Retype each record exactly; no pictures.

Stored items:
::::::

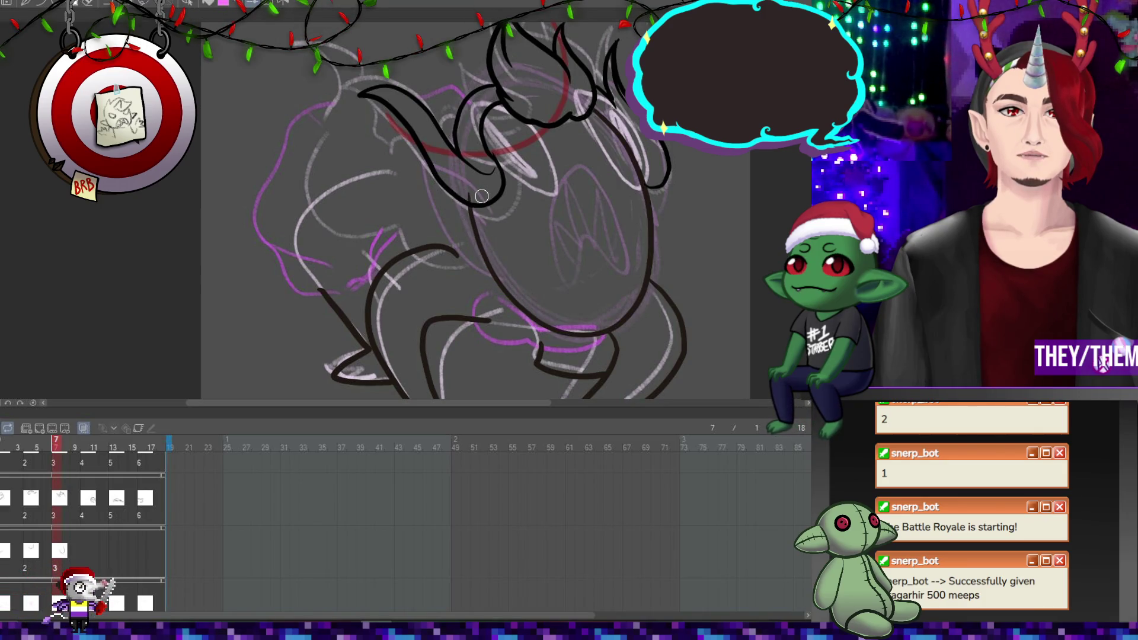
# On frame 10, ink contour strokes near the creature's jaw, then move to frame 13
pyautogui.press('Right')
pyautogui.press('Right')
pyautogui.press('Right')
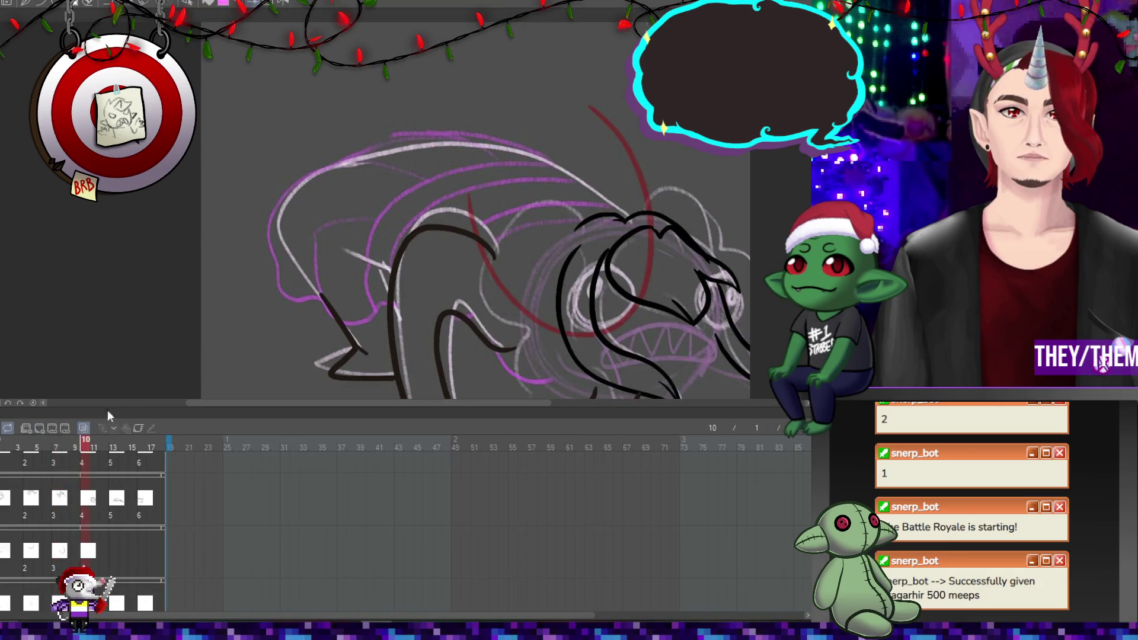
pyautogui.scroll(-5, 753, 202)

::::::

EXERCISE ANSWER:
# On frame 10, ink contour strokes near the creature's jaw, then move to frame 13
pyautogui.press('Right')
pyautogui.press('Right')
pyautogui.press('Right')
pyautogui.scroll(-5, 753, 202)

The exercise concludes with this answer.